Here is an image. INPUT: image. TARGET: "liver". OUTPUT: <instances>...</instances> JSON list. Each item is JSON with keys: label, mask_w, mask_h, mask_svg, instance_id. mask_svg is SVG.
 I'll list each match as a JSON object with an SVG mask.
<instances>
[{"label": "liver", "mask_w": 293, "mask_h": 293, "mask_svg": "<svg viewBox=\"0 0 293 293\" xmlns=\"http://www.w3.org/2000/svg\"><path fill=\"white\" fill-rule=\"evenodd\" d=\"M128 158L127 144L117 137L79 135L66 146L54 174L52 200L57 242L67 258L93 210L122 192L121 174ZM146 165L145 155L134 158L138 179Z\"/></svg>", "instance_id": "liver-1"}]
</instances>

_____

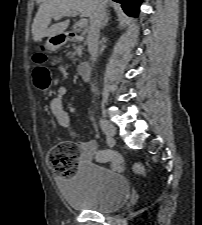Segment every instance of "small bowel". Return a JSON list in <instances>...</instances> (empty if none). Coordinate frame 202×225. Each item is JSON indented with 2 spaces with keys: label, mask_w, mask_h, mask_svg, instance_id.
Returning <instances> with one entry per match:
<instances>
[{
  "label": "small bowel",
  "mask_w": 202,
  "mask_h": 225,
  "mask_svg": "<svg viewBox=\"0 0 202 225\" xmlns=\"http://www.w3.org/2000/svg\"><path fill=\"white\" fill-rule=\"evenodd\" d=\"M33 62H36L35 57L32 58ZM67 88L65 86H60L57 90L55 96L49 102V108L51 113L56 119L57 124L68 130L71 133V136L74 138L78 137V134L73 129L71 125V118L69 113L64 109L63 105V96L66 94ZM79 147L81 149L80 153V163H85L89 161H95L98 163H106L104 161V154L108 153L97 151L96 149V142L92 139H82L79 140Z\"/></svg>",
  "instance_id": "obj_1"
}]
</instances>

_____

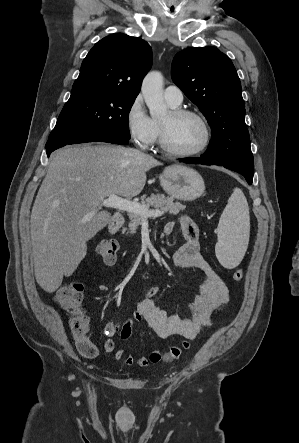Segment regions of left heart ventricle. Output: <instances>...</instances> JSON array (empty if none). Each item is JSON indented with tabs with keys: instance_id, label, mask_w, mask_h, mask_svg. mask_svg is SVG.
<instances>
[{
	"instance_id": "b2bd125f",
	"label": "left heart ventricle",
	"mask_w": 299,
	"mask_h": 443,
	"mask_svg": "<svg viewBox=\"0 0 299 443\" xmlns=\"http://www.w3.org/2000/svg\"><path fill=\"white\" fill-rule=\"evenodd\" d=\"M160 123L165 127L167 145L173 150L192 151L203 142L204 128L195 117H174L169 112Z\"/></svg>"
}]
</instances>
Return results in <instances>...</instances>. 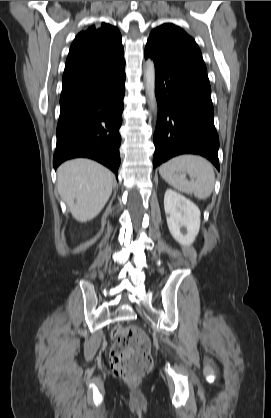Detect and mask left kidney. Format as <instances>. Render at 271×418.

_____

| REQUIRED TASK |
Reproduce the data word for word, starting at the line that contains "Segment every instance" and stopping after the line that contains "62H36L35 57L32 58ZM67". Leave the pictures out of your answer.

| COMPLETE OUTPUT |
Segment every instance of "small bowel". Return a JSON list in <instances>...</instances> (empty if none). Coordinate frame 202×225. Each item is JSON indented with 2 spaces with keys: label, mask_w, mask_h, mask_svg, instance_id.
Returning <instances> with one entry per match:
<instances>
[{
  "label": "small bowel",
  "mask_w": 202,
  "mask_h": 225,
  "mask_svg": "<svg viewBox=\"0 0 202 225\" xmlns=\"http://www.w3.org/2000/svg\"><path fill=\"white\" fill-rule=\"evenodd\" d=\"M33 62H36L35 57L32 58ZM67 88L65 86H60L57 90L55 96L49 102V108L51 113L56 119L57 124L68 130L71 133V136L74 138L78 137V134L73 129L71 125V118L69 113L64 109L63 105V96L66 94ZM79 147L81 149L80 153V163H85L89 161H95L98 163H106L104 161V154L108 153L97 151L96 149V142L92 139H82L79 140Z\"/></svg>",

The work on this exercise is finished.